The COS also considers the political and scientific status of EMDR as an evidence-based therapy, or psychotherapeutic approach. It seeks to raise awareness of the science behind EMDR Therapy, for example by ensuring that EMDR literature is included in various national guidelines. “We’re great at marketing ourselves within the field of EMDR but not outside, and not relative to other evidence-based trauma treatments”, Schubert explained. “As a field we are not disseminating findings in accessible ways, like in Ted Talks. Nor are EMDR researchers on different international trauma treatment practice guideline Boards, for example.” 

Working groups

Schubert described the concerns of her working group, for which she is co-Vice Chair. She said that there are national EMDR associations around the world developing training and accreditation guidelines, but they do not work together as a global EMDR community. As a result, she said: “Today we don’t know scientifically what makes the most effective EMDR training or how we best deliver training, or what content and curriculum ensures best integration of EMDR into clinical practice”.

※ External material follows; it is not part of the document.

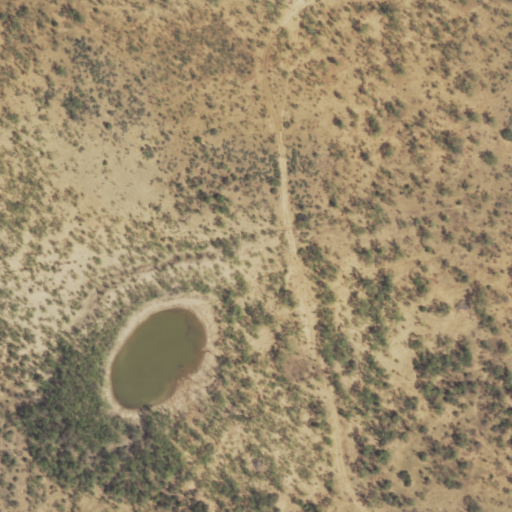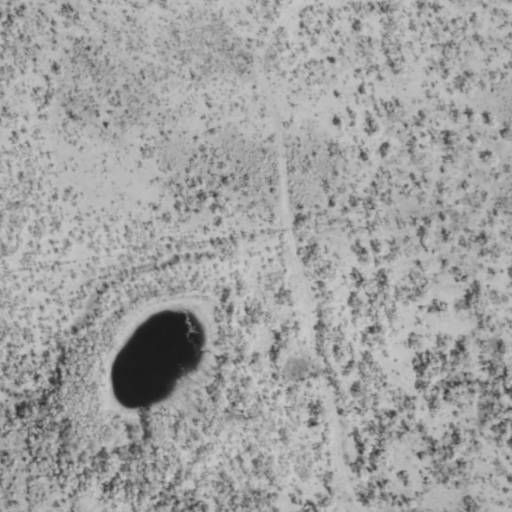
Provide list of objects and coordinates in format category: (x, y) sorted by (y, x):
road: (239, 284)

In two of this working group’s projects, led by Andrew Leeds and Schubert, a retrospective study aims to examine what factors have contributed to effective EMDR training over the past 30 years. The group aims to use the results to design a questionnaire that will measure the effectiveness of EMDR training at an international level, in a standardised way. “After a year of research planning and prioritising we’re just at the point of presenting our research proposals for approval to the Council”, Schubert said. “It’s a long process, but these are large-scale international projects that have never been done before.”

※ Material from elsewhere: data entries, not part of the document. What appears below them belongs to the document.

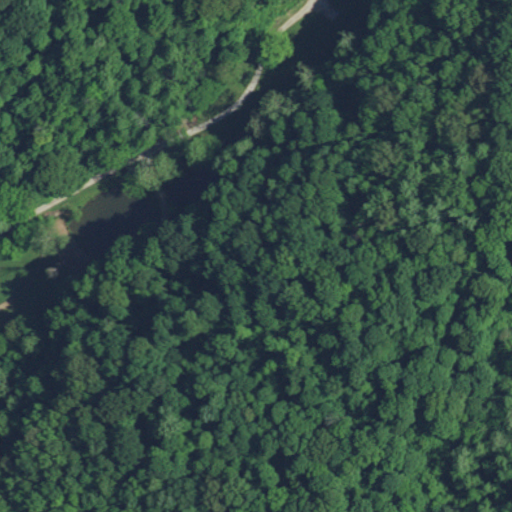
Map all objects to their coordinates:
road: (176, 135)
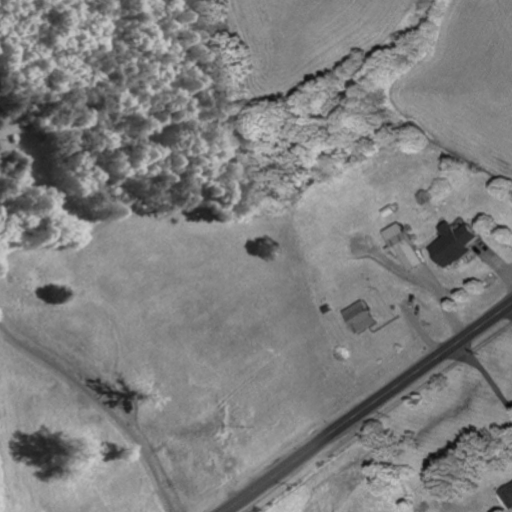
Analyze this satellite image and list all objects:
building: (457, 246)
building: (407, 247)
road: (503, 264)
road: (446, 303)
building: (364, 318)
road: (485, 376)
road: (367, 407)
road: (116, 408)
building: (507, 496)
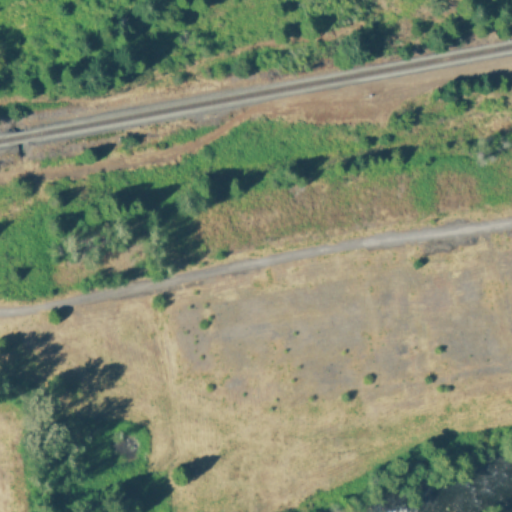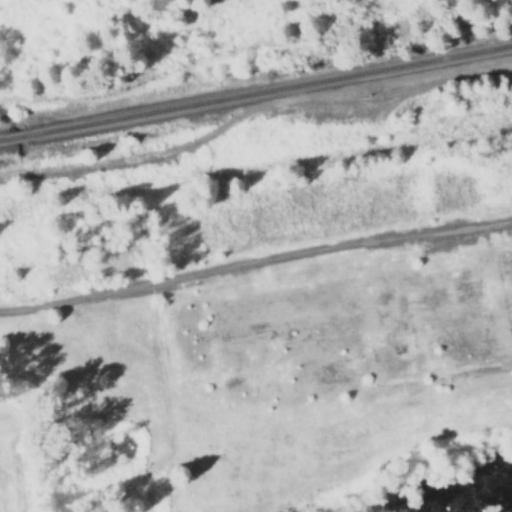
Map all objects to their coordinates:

Derek Farrell leads the landscaping project as part of the Training and Credentialing project working group. This aims to pull together how different Associations are assessing training and accreditation. Schubert said that attaining national training and credentialing documents has proven a larger and more difficult task than expected. “Sadly, at times we have met with sceptical resistance”, she said. It may be that scepticism arises from a misconception – some critics could perhaps see the whole COS exercise as merely a means of controlling how we practise EMDR. Schubert is quick to allay such fears. “It’s about ensuring scientific standards not just within our field, but also relative to other evidence-based psychotherapies, such as Trauma-Focused CBT and Schema Therapy. Also to move into the future, where we are increasingly a global, international community, we need an international, unified message about EMDR Therapy – what it is, what the evidence is to treat different presentations, to understand what it is that we still do not know, and to guide research directions to ensure people who suffer the effects of trauma receive the best possible care in their healing journey”.

One of the first outcomes of the project is the position paper recently published in the November issue of the Journal of EMDR Practice and Research 14(4). The article, co-authored by 13 members of the COS, examines and reviews the current status of EMDR Therapy research, particularly the areas where there is evidence for EMDR’s effectiveness, specific target areas and goals for future research.